Wo der Bongert mit den leuchtenden Früchten lacht, werden von Baum zu Baum weiße Tücher gespannt. Der Apfelpflücker steigt die Leiter hinan. Von der Donk her werden die Schweine in die Stadt getrieben: der Schweizer lädt einen mächtigen Mastochsen auf den Viehwagen. Dort, wo der breite Regenhut des Schobers sich erhebt, pfeift die Lokomobile des Dreschkastens. Schon schwanken die hochbeladenen Erntewagen heran, Dampf zischt auf; Räder und Riemen bewegen sich wie Arme und Hände, Garben werden hochgestoßen, Ballen von gepreßtem Stroh zur Seite gestapelt.

Ich sehe: still durch den Lärm und Staub rinnt, rinnt unaufhörlich der Strom der Körner in die Säcke.

Vor der Mühle am Fluß stehen die schweren Karren. Der Kran seilt die runden, prallen Säcke hoch. Breiten Stroms ergießt sich der Körnerfall in die Trichter der Mühlen. Die Müllerburschen gehn von Walze zu Walze, prüfen den Körnerfall und des Mehles Feinheit.

Eine Straße weiter, da tragen die Metzgergesellen, quer über den Nacken gelegt, die geteilten Viertel der Rinder und Schweine. In der Halle der Konsumbäckerei glühen die Backöfen auf. Mengmaschinen rotieren, die Bäcker schießen das Brot in die schwarzen Ofenschlünde. Brot! Brot! Brot! Brot für die Arbeiter, Brot für mich! Ich bin der Schmied! Hallo! Schmied! Tu auch du dein Werk! Träume nicht länger! Dein Amboß ist dein Weizenfeld, dein Kartoffelacker! An den Säulen der Werkstatt ranken Reben, die Binder am Dach sind verzweigtes Astwerk, darin, köstlich, Obst in Fülle prangt. Funken aus deinem Feuer steigen in den Schlot, es sind Bienen, die die Blüte deiner Flamme umschweben und dir Honig zutragen.

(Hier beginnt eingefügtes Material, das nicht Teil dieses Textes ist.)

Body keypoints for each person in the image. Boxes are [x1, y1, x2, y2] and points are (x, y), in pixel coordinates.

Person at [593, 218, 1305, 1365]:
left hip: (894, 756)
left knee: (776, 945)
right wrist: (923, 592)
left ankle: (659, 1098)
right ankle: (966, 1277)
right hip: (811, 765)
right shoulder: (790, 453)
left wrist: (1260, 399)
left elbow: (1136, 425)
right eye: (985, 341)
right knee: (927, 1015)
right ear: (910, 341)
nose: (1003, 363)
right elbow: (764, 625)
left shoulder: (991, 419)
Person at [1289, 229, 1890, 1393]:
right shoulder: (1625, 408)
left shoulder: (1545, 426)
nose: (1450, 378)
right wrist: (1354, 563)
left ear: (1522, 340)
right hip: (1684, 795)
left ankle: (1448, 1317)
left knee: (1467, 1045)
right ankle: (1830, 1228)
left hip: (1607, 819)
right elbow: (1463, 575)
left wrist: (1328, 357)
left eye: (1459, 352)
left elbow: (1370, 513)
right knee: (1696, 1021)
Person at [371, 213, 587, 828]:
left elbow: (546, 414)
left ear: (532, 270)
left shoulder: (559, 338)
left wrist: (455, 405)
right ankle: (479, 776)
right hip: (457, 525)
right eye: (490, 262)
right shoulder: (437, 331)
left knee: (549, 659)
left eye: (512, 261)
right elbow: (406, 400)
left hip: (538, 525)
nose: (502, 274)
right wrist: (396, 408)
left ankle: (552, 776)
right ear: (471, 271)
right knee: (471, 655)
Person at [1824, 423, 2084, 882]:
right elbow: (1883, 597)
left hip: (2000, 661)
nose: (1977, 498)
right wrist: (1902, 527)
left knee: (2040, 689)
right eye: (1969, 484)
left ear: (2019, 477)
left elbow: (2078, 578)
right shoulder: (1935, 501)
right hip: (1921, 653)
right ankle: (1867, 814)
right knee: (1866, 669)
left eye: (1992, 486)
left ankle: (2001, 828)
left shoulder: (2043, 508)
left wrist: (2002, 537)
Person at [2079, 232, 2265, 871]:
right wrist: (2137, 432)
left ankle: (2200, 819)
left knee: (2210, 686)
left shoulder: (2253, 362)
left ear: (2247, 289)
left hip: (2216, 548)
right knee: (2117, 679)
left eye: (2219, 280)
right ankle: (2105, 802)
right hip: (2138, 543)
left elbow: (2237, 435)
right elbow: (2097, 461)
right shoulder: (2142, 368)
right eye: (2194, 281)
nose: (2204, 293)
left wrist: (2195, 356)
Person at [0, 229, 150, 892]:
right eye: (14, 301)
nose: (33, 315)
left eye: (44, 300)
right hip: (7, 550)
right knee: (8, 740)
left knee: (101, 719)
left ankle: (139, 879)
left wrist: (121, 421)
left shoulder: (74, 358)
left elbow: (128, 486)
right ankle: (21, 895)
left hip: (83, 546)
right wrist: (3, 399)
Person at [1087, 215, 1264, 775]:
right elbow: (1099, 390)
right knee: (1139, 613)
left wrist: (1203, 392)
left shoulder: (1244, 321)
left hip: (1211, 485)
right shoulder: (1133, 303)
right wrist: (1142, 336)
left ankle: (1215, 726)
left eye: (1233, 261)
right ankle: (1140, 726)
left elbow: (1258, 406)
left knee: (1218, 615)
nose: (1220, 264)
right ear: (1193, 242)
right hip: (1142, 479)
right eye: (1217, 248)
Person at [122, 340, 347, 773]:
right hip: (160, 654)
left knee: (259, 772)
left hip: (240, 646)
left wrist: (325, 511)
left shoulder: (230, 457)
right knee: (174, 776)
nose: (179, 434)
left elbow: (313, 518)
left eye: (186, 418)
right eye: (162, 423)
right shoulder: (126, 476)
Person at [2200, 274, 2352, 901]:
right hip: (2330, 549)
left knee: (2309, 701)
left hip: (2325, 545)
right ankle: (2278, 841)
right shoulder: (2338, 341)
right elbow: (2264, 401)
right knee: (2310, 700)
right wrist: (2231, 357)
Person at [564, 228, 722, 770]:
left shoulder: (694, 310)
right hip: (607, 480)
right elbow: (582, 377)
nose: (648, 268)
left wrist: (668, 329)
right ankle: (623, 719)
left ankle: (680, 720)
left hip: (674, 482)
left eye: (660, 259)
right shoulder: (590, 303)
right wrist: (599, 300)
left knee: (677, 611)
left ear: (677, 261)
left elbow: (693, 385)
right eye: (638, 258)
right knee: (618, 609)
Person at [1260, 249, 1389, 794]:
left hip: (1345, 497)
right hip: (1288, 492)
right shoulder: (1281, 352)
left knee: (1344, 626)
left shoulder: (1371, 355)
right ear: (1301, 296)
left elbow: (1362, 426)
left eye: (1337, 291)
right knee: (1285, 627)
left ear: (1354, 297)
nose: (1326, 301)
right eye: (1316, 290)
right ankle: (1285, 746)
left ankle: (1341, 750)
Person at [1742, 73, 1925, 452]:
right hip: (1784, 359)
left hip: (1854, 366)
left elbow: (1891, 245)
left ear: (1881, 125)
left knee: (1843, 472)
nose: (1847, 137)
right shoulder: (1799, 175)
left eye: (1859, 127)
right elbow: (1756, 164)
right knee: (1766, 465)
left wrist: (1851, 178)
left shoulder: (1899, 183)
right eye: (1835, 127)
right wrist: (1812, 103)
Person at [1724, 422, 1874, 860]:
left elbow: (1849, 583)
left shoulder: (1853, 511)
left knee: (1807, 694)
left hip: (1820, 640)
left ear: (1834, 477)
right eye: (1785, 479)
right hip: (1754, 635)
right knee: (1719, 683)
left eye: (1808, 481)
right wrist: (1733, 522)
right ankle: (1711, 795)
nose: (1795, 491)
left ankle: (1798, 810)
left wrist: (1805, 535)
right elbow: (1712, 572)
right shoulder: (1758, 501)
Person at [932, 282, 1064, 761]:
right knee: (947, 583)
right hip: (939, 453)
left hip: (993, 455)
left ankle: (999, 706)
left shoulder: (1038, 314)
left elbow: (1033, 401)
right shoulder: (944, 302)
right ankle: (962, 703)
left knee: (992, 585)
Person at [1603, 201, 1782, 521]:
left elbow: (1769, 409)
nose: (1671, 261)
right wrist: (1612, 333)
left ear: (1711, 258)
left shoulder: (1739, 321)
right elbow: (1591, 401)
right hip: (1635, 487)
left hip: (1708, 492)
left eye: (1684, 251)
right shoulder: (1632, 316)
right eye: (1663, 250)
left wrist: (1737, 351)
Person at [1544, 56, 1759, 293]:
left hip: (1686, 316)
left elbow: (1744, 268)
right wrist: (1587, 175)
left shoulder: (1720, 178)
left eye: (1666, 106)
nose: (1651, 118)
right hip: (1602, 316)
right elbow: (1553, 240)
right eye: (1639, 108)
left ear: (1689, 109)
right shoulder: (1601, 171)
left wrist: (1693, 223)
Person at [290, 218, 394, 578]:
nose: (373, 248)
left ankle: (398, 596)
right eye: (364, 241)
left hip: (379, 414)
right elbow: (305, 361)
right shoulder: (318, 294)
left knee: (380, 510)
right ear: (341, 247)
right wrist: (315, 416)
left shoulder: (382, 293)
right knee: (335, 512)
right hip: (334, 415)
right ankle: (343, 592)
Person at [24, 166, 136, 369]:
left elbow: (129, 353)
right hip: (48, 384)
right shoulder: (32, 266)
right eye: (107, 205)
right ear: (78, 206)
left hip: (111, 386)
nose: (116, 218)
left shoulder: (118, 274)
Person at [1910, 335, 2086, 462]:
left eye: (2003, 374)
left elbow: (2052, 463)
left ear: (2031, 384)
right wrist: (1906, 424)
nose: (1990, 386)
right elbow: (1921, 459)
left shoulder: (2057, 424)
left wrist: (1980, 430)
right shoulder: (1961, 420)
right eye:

Hallo, Schmied! Träume nicht länger! Dein Hammer leuchtet wie eine Schnittersense im Morgenlicht!

Ernte schmiedend ein!

Da kommt dein Weib vom Markt zurück; sie hat aus der Fülle genommen, die du mit deinem Schweiße gesät. Sie geht an ihren Herd und kocht. Nun, Schmied, sei fleißig! Am Feierabend gehst du zu ihr, haust die Mütze an die Wand, packst dein Weib um den Hals. (Sie erwehrt sich deiner schwarzen Küsse.)

Da dampft auf dem Tisch dein Erntemahl! Goden Honger!